◆ Activity:
Among the entries below, take the line with "M88 192 98 209 91 214 80 197Z" and the line with "114 11 131 18Z", and output them and every line between them exactly, with nothing else.
:: Listed records
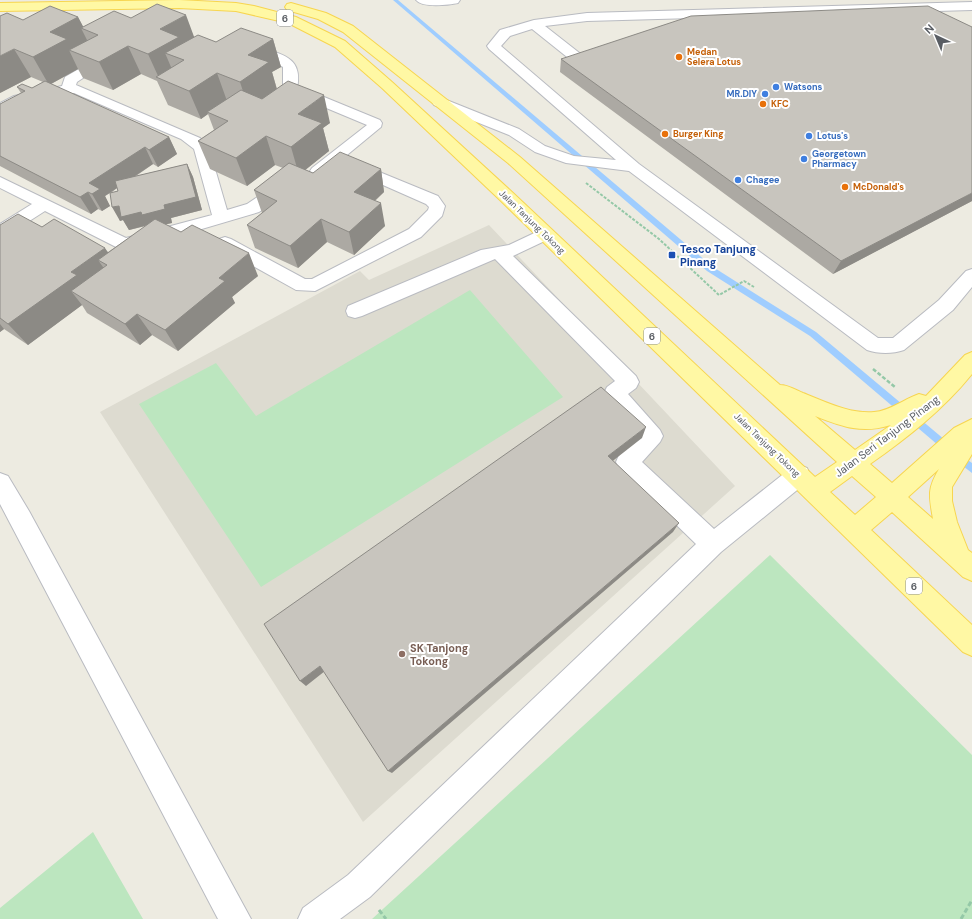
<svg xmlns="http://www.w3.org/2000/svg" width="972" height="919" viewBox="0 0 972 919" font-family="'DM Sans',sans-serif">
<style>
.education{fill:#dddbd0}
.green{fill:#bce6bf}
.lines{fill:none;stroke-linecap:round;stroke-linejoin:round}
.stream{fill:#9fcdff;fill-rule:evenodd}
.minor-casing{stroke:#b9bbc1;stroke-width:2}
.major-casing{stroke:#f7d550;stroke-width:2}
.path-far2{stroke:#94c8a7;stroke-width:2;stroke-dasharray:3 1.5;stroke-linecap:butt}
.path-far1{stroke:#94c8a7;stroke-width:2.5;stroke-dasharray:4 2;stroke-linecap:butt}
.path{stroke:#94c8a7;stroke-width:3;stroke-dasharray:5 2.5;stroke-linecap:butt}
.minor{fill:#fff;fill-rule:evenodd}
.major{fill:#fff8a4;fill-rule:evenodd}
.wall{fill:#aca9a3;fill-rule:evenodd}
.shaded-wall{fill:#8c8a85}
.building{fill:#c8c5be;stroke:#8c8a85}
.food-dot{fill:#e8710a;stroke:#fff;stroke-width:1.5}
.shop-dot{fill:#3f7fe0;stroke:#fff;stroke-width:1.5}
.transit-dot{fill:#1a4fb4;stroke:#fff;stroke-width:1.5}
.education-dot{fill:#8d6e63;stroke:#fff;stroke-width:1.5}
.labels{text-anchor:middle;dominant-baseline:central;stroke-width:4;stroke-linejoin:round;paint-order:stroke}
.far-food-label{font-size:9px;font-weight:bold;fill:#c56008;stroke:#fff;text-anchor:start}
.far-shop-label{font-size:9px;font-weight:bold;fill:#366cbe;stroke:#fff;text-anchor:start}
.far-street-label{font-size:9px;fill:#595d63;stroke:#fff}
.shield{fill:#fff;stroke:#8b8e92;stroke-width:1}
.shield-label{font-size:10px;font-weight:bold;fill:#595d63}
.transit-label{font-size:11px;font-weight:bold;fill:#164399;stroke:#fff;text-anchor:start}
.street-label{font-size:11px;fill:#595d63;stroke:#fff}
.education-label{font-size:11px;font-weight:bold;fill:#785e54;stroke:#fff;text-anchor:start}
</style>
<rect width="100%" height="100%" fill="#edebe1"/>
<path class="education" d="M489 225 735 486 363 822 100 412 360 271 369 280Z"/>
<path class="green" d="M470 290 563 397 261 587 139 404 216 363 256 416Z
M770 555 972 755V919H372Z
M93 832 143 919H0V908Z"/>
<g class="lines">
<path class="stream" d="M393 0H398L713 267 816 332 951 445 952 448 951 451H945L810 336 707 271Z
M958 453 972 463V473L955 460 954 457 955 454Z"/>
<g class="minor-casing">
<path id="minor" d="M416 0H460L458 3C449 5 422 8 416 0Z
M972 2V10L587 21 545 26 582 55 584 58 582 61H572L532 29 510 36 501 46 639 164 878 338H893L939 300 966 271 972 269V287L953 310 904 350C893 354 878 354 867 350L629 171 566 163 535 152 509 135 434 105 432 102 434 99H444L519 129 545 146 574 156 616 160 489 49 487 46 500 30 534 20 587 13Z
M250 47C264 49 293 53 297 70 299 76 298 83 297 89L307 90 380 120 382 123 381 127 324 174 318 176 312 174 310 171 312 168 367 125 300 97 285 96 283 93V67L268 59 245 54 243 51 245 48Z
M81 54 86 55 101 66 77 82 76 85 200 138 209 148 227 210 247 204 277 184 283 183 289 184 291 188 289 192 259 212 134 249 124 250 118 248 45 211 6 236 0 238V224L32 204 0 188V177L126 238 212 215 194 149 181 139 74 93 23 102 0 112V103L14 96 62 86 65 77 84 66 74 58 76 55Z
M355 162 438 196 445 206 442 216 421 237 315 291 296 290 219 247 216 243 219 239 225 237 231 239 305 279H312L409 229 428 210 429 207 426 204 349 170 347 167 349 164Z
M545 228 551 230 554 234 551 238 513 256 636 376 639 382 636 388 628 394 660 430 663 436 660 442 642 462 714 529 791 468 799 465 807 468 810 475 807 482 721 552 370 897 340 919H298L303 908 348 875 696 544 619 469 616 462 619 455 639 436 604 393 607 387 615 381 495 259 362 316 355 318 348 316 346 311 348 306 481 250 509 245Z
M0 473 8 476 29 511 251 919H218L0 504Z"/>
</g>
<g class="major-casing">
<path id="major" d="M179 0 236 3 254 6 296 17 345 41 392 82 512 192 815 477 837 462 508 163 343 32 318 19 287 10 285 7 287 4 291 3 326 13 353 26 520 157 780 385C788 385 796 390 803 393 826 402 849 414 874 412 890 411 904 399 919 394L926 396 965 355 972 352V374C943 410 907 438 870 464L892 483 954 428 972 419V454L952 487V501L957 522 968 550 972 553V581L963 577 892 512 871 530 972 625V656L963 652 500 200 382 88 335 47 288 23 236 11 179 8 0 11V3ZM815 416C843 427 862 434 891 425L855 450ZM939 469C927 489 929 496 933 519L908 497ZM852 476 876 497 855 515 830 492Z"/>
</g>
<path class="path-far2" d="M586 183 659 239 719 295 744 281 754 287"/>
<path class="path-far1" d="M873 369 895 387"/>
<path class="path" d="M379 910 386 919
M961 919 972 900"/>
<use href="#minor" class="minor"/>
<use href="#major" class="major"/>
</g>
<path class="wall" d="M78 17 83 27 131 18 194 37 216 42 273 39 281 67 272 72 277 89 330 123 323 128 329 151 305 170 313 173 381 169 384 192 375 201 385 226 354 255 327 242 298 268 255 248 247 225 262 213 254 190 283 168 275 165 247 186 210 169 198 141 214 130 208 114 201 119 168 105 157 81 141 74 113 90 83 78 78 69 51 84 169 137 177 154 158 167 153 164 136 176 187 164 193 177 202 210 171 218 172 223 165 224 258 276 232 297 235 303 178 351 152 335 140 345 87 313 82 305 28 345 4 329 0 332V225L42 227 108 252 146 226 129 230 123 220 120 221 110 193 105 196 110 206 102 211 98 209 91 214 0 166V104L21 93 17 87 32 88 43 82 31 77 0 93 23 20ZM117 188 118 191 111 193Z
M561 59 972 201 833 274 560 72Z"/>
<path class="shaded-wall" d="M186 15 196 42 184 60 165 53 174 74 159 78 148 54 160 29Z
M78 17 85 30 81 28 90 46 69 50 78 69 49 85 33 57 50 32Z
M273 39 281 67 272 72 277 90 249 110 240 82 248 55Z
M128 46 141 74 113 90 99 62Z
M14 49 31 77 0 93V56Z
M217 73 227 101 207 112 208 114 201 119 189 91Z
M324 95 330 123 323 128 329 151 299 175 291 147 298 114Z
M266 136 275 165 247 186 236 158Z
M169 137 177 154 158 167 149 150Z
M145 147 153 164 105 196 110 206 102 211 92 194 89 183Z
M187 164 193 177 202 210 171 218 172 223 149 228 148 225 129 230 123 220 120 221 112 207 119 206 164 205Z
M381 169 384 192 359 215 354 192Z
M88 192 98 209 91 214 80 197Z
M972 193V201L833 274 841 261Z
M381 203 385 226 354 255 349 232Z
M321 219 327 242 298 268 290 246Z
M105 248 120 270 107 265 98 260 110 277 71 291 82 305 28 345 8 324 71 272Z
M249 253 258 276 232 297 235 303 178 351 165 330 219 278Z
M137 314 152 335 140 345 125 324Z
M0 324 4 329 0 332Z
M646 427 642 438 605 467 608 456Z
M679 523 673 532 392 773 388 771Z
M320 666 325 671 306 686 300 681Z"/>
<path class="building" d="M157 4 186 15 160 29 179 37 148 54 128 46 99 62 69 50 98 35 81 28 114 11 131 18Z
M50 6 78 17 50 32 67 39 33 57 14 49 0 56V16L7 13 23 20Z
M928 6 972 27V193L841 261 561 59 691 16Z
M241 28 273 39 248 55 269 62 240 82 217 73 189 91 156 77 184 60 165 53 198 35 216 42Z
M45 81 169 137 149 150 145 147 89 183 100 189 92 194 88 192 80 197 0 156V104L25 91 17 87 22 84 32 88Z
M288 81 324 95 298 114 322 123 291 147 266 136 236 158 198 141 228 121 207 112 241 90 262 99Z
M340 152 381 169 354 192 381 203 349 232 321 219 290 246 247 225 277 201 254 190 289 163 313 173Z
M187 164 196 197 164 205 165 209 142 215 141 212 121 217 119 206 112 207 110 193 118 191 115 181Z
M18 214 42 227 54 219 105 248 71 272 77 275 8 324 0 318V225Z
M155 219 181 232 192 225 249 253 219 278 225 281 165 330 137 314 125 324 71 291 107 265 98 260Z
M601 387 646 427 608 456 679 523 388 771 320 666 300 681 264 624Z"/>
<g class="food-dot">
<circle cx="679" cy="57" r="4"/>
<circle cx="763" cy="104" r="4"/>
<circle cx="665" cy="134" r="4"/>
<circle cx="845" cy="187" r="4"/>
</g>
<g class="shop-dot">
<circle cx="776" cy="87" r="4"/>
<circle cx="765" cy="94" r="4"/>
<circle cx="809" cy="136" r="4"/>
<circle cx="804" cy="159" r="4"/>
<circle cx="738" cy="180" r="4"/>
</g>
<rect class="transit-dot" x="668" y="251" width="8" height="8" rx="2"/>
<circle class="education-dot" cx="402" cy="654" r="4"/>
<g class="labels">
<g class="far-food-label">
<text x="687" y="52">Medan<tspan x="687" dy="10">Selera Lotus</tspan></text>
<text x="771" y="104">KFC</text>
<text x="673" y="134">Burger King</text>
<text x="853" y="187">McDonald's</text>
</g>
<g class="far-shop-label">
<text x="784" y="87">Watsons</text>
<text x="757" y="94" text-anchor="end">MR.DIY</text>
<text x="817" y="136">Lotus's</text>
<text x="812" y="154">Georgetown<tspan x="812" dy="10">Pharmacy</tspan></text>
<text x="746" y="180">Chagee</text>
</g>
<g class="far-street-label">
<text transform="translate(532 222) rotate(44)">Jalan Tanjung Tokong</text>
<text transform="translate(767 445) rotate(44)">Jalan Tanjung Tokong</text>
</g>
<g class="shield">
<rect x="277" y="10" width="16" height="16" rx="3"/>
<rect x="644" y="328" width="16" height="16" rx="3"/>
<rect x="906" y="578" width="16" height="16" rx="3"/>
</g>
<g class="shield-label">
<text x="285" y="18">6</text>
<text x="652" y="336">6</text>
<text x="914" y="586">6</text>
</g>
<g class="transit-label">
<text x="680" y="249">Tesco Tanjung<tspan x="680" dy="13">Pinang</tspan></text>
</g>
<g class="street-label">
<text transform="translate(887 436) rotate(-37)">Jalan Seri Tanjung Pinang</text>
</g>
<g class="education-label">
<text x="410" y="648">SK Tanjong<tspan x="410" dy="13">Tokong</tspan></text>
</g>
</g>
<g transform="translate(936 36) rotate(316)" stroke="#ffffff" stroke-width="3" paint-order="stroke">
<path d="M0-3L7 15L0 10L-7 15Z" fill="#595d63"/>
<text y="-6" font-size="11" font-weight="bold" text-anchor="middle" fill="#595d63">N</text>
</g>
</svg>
::::
◆ Response box:
M88 192 98 209 91 214 80 197Z
M972 193V201L833 274 841 261Z
M381 203 385 226 354 255 349 232Z
M321 219 327 242 298 268 290 246Z
M105 248 120 270 107 265 98 260 110 277 71 291 82 305 28 345 8 324 71 272Z
M249 253 258 276 232 297 235 303 178 351 165 330 219 278Z
M137 314 152 335 140 345 125 324Z
M0 324 4 329 0 332Z
M646 427 642 438 605 467 608 456Z
M679 523 673 532 392 773 388 771Z
M320 666 325 671 306 686 300 681Z"/>
<path class="building" d="M157 4 186 15 160 29 179 37 148 54 128 46 99 62 69 50 98 35 81 28 114 11 131 18Z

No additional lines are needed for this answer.